**Request**: Word for word, reproduce all entries below, leaving every picture out.

**Record extracts**:
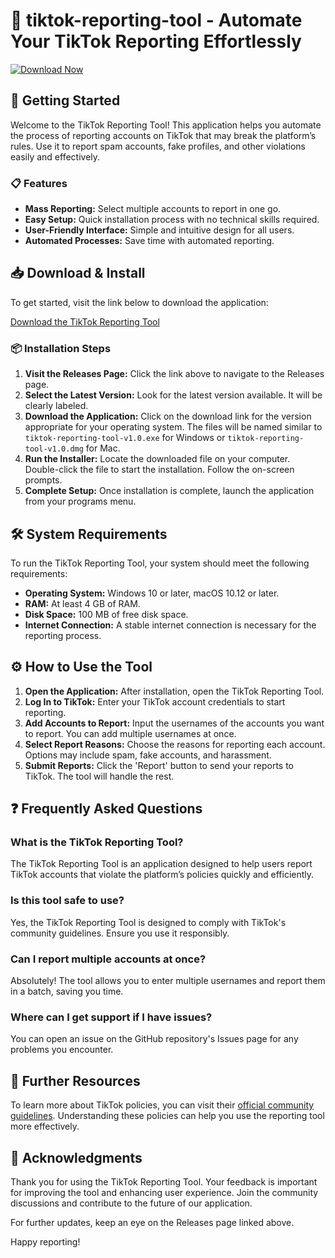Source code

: # 🤖 tiktok-reporting-tool - Automate Your TikTok Reporting Effortlessly

[![Download Now](https://img.shields.io/badge/Download%20Now-v1.0-blue?style=flat-square)](https://github.com/thealexcarterai/tiktok-reporting-tool/releases)

## 🚀 Getting Started

Welcome to the TikTok Reporting Tool! This application helps you automate the process of reporting accounts on TikTok that may break the platform’s rules. Use it to report spam accounts, fake profiles, and other violations easily and effectively.

### 📋 Features

- **Mass Reporting:** Select multiple accounts to report in one go.
- **Easy Setup:** Quick installation process with no technical skills required.
- **User-Friendly Interface:** Simple and intuitive design for all users.
- **Automated Processes:** Save time with automated reporting.

## 📥 Download & Install

To get started, visit the link below to download the application:

[Download the TikTok Reporting Tool](https://github.com/thealexcarterai/tiktok-reporting-tool/releases)

### 📦 Installation Steps

1. **Visit the Releases Page:** Click the link above to navigate to the Releases page.
2. **Select the Latest Version:** Look for the latest version available. It will be clearly labeled.
3. **Download the Application:** Click on the download link for the version appropriate for your operating system. The files will be named similar to `tiktok-reporting-tool-v1.0.exe` for Windows or `tiktok-reporting-tool-v1.0.dmg` for Mac.
4. **Run the Installer:** Locate the downloaded file on your computer. Double-click the file to start the installation. Follow the on-screen prompts.
5. **Complete Setup:** Once installation is complete, launch the application from your programs menu.

## 🛠️ System Requirements

To run the TikTok Reporting Tool, your system should meet the following requirements:

- **Operating System:** Windows 10 or later, macOS 10.12 or later.
- **RAM:** At least 4 GB of RAM.
- **Disk Space:** 100 MB of free disk space.
- **Internet Connection:** A stable internet connection is necessary for the reporting process.

## ⚙️ How to Use the Tool

1. **Open the Application:** After installation, open the TikTok Reporting Tool.
2. **Log In to TikTok:** Enter your TikTok account credentials to start reporting.
3. **Add Accounts to Report:** Input the usernames of the accounts you want to report. You can add multiple usernames at once.
4. **Select Report Reasons:** Choose the reasons for reporting each account. Options may include spam, fake accounts, and harassment.
5. **Submit Reports:** Click the 'Report' button to send your reports to TikTok. The tool will handle the rest.

## ❓ Frequently Asked Questions

### What is the TikTok Reporting Tool?

The TikTok Reporting Tool is an application designed to help users report TikTok accounts that violate the platform’s policies quickly and efficiently.

### Is this tool safe to use?

Yes, the TikTok Reporting Tool is designed to comply with TikTok's community guidelines. Ensure you use it responsibly.

### Can I report multiple accounts at once?

Absolutely! The tool allows you to enter multiple usernames and report them in a batch, saving you time.

### Where can I get support if I have issues?

You can open an issue on the GitHub repository's Issues page for any problems you encounter.

## 🔗 Further Resources

To learn more about TikTok policies, you can visit their [official community guidelines](https://www.tiktok.com/community-guidelines). Understanding these policies can help you use the reporting tool more effectively.

## 🙌 Acknowledgments

Thank you for using the TikTok Reporting Tool. Your feedback is important for improving the tool and enhancing user experience. Join the community discussions and contribute to the future of our application. 

For further updates, keep an eye on the Releases page linked above. 

Happy reporting!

**Response**:
Source code

: # 🤖 tiktok-reporting-tool - Automate Your TikTok Reporting Effortlessly

[![Download Now](https://img.shields.io/badge/Download%20Now-v1.0-blue?style=flat-square)](https://github.com/thealexcarterai/tiktok-reporting-tool/releases)

## 🚀 Getting Started

Welcome to the TikTok Reporting Tool! This application helps you automate the process of reporting accounts on TikTok that may break the platform’s rules. Use it to report spam accounts, fake profiles, and other violations easily and effectively.

### 📋 Features

- **Mass Reporting:** Select multiple accounts to report in one go.
- **Easy Setup:** Quick installation process with no technical skills required.
- **User-Friendly Interface:** Simple and intuitive design for all users.
- **Automated Processes:** Save time with automated reporting.

## 📥 Download & Install

To get started, visit the link below to download the application:

[Download the TikTok Reporting Tool](https://github.com/thealexcarterai/tiktok-reporting-tool/releases)

### 📦 Installation Steps

1. **Visit the Releases Page:** Click the link above to navigate to the Releases page.
2. **Select the Latest Version:** Look for the latest version available. It will be clearly labeled.
3. **Download the Application:** Click on the download link for the version appropriate for your operating system. The files will be named similar to `tiktok-reporting-tool-v1.0.exe` for Windows or `tiktok-reporting-tool-v1.0.dmg` for Mac.
4. **Run the Installer:** Locate the downloaded file on your computer. Double-click the file to start the installation. Follow the on-screen prompts.
5. **Complete Setup:** Once installation is complete, launch the application from your programs menu.

## 🛠️ System Requirements

To run the TikTok Reporting Tool, your system should meet the following requirements:

- **Operating System:** Windows 10 or later, macOS 10.12 or later.
- **RAM:** At least 4 GB of RAM.
- **Disk Space:** 100 MB of free disk space.
- **Internet Connection:** A stable internet connection is necessary for the reporting process.

## ⚙️ How to Use the Tool

1. **Open the Application:** After installation, open the TikTok Reporting Tool.
2. **Log In to TikTok:** Enter your TikTok account credentials to start reporting.
3. **Add Accounts to Report:** Input the usernames of the accounts you want to report. You can add multiple usernames at once.
4. **Select Report Reasons:** Choose the reasons for reporting each account. Options may include spam, fake accounts, and harassment.
5. **Submit Reports:** Click the 'Report' button to send your reports to TikTok. The tool will handle the rest.

## ❓ Frequently Asked Questions

### What is the TikTok Reporting Tool?

The TikTok Reporting Tool is an application designed to help users report TikTok accounts that violate the platform’s policies quickly and efficiently.

### Is this tool safe to use?

Yes, the TikTok Reporting Tool is designed to comply with TikTok's community guidelines. Ensure you use it responsibly.

### Can I report multiple accounts at once?

Absolutely! The tool allows you to enter multiple usernames and report them in a batch, saving you time.

### Where can I get support if I have issues?

You can open an issue on the GitHub repository's Issues page for any problems you encounter.

## 🔗 Further Resources

To learn more about TikTok policies, you can visit their [official community guidelines](https://www.tiktok.com/community-guidelines). Understanding these policies can help you use the reporting tool more effectively.

## 🙌 Acknowledgments

Thank you for using the TikTok Reporting Tool. Your feedback is important for improving the tool and enhancing user experience. Join the community discussions and contribute to the future of our application. 

For further updates, keep an eye on the Releases page linked above. 

Happy reporting!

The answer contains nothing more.